Japan's SLIM lunar probe, which failed to land perfectly last week, has sent back a historic photo of itself. The device was picked up by the accompanying small spacecraft LEV-2, and the SLIM apparently flipped over due to a mishap during landing and came to rest with its feet up.
JAXA's SLIM probe (the name translates to Smart Lander for Investigating Moon) arrived at the Moon on Christmas and landed on Friday, January 19. With this successful landing, Japan became the fifth country to reach the moon with its own equipment, after the United States, the Soviet Union, China and India. Problems appeared immediately after the operation. It turned out that the module's solar cells were not producing power – from the photo of the small lunar module, it was clear that this was due to the lander standing upside down.

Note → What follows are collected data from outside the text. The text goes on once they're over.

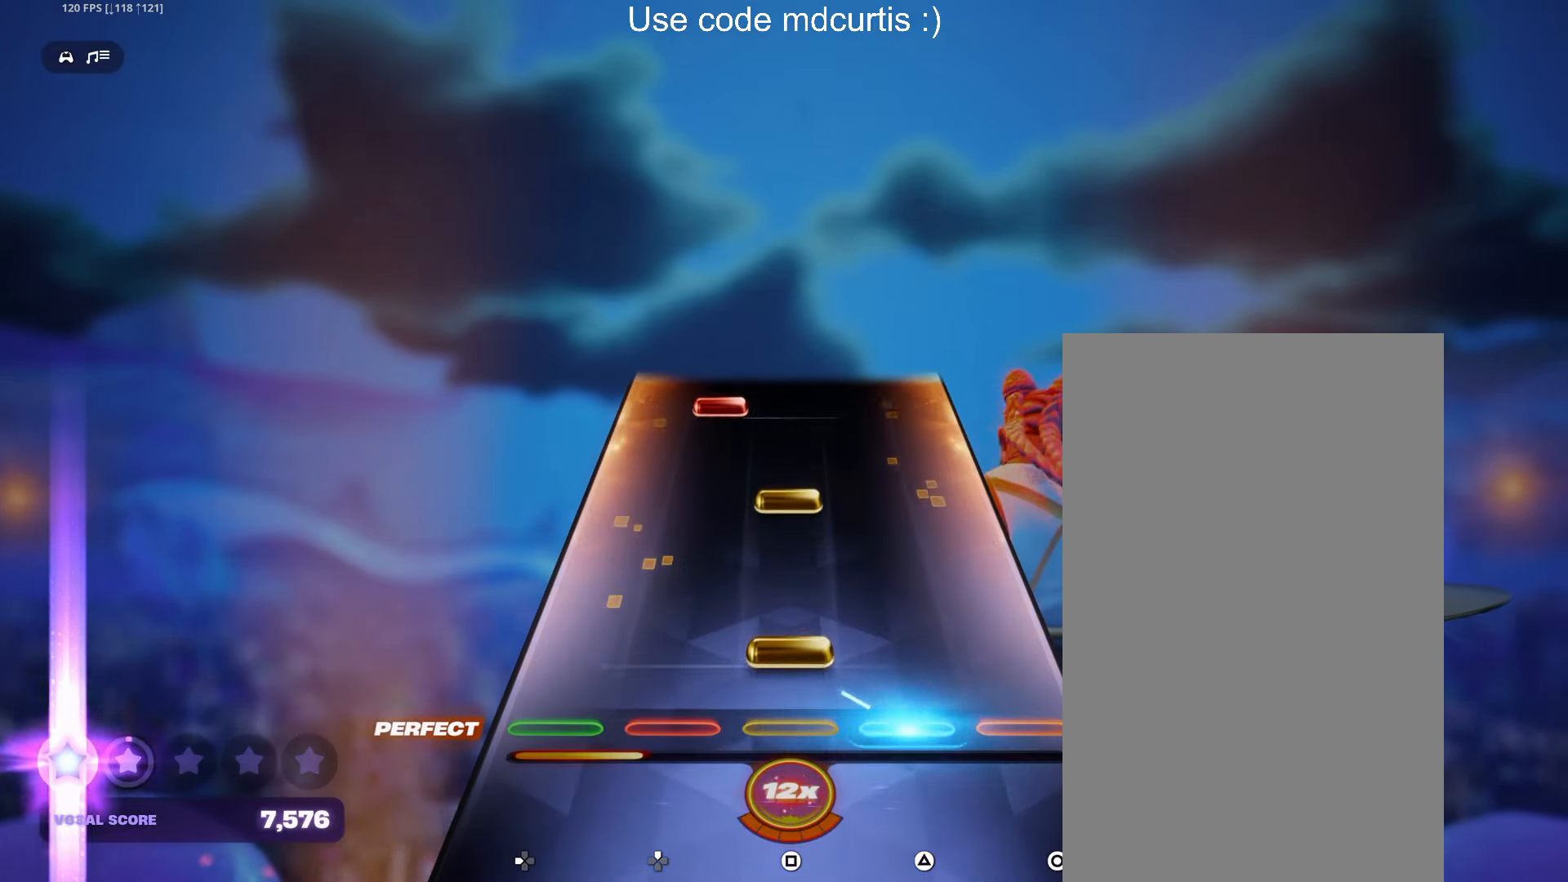
{"buttons": ["DPAD_UP"], "events": [[67, "SQUARE", "down"], [150, "SQUARE", "up"], [250, "SQUARE", "down"], [350, "SQUARE", "up"], [450, "DPAD_UP", "down"]]}
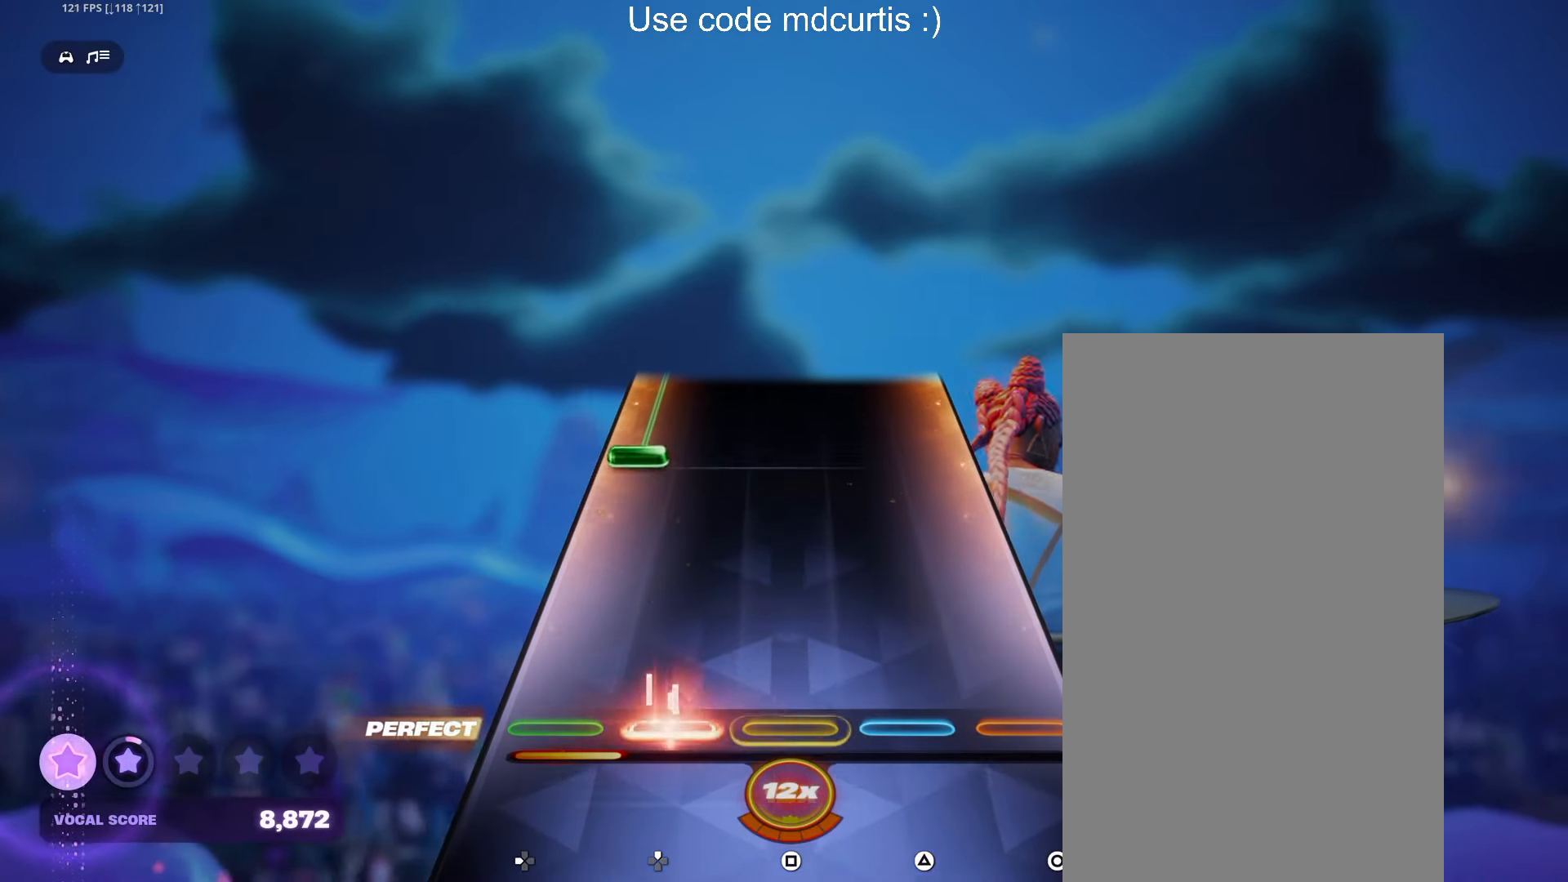
{"buttons": ["DPAD_LEFT"], "events": [[50, "DPAD_UP", "up"], [333, "DPAD_LEFT", "down"]]}
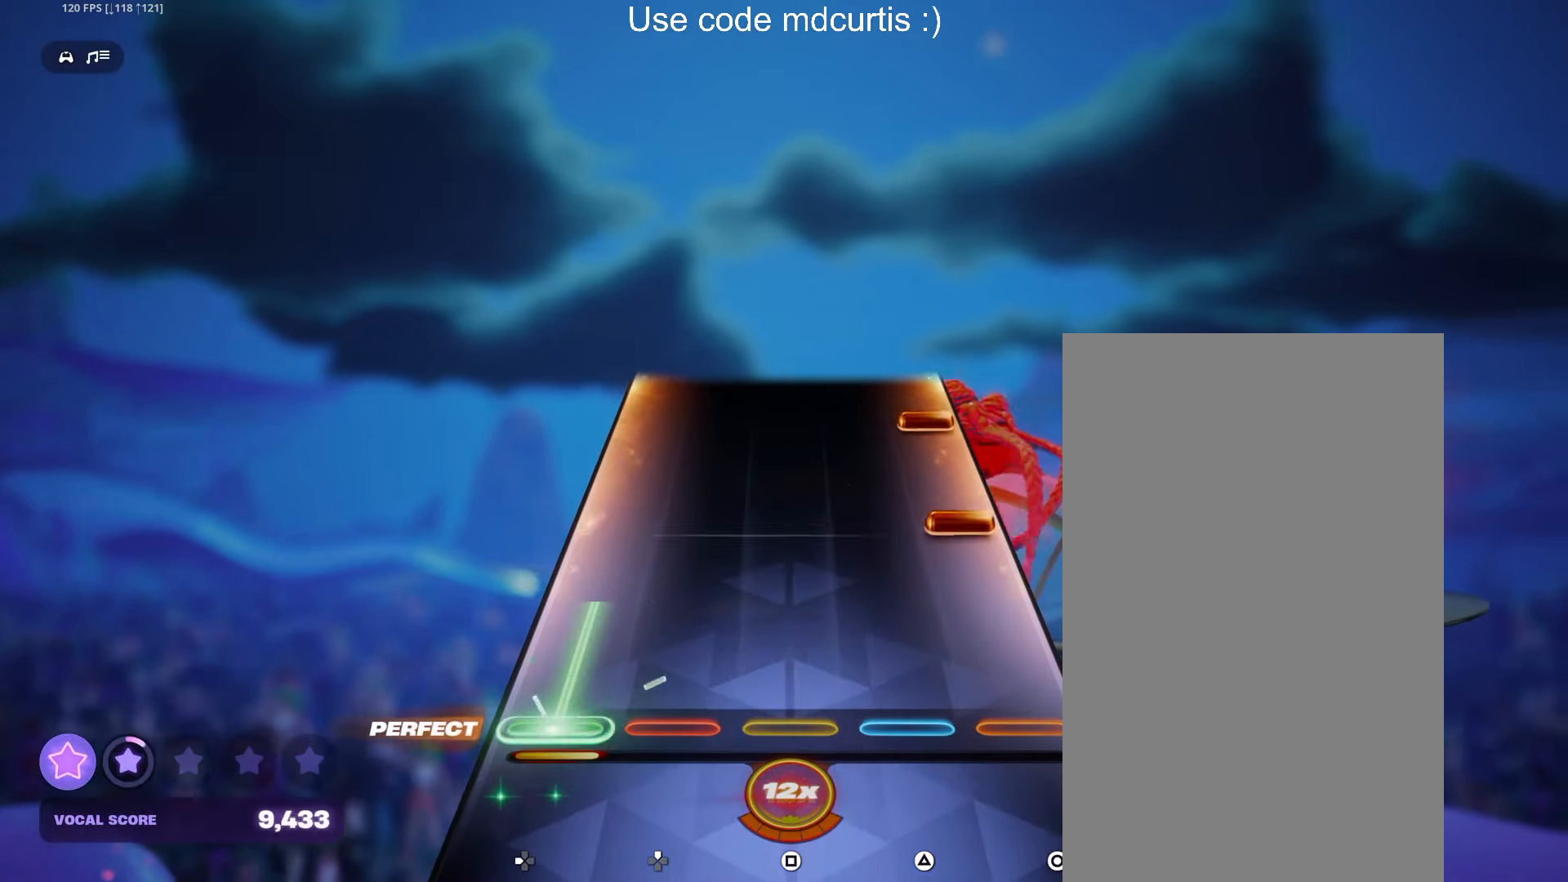
{"buttons": ["CIRCLE"], "events": [[183, "DPAD_LEFT", "up"], [233, "CIRCLE", "down"], [333, "CIRCLE", "up"], [417, "CIRCLE", "down"]]}
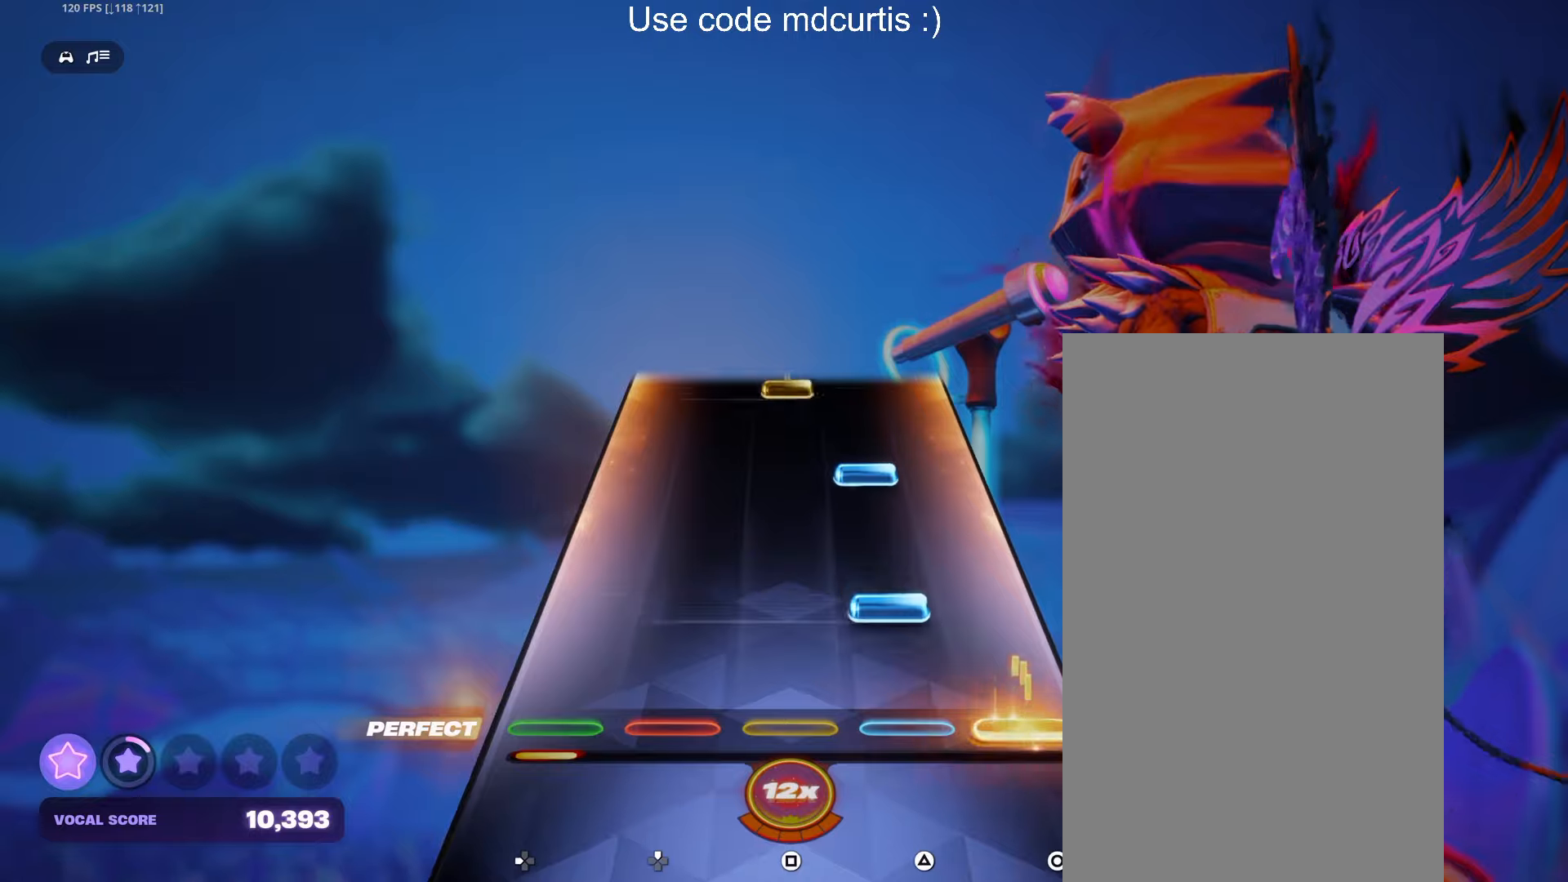
{"buttons": ["SQUARE"], "events": [[17, "CIRCLE", "up"], [100, "TRIANGLE", "down"], [217, "TRIANGLE", "up"], [284, "TRIANGLE", "down"], [400, "TRIANGLE", "up"], [484, "SQUARE", "down"]]}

SLIM is functional, albeit silent. Earth controllers hope that on February 1, as the sun sets on the moon, it may receive enough energy to return to life.
After all, LEV-2, or SORA-Q, a small spherical probe developed by Dusa University, Sony and Transformers toy maker Takara Tomy, is the first Japanese-made device to send back images of the lunar surface.
The last time a Japanese device attempted to land on the Moon was in April last year, the module called Hakuto-R finally crashed onto the surface – interestingly, this ill-fated mission also took the SORA-Q rover with it.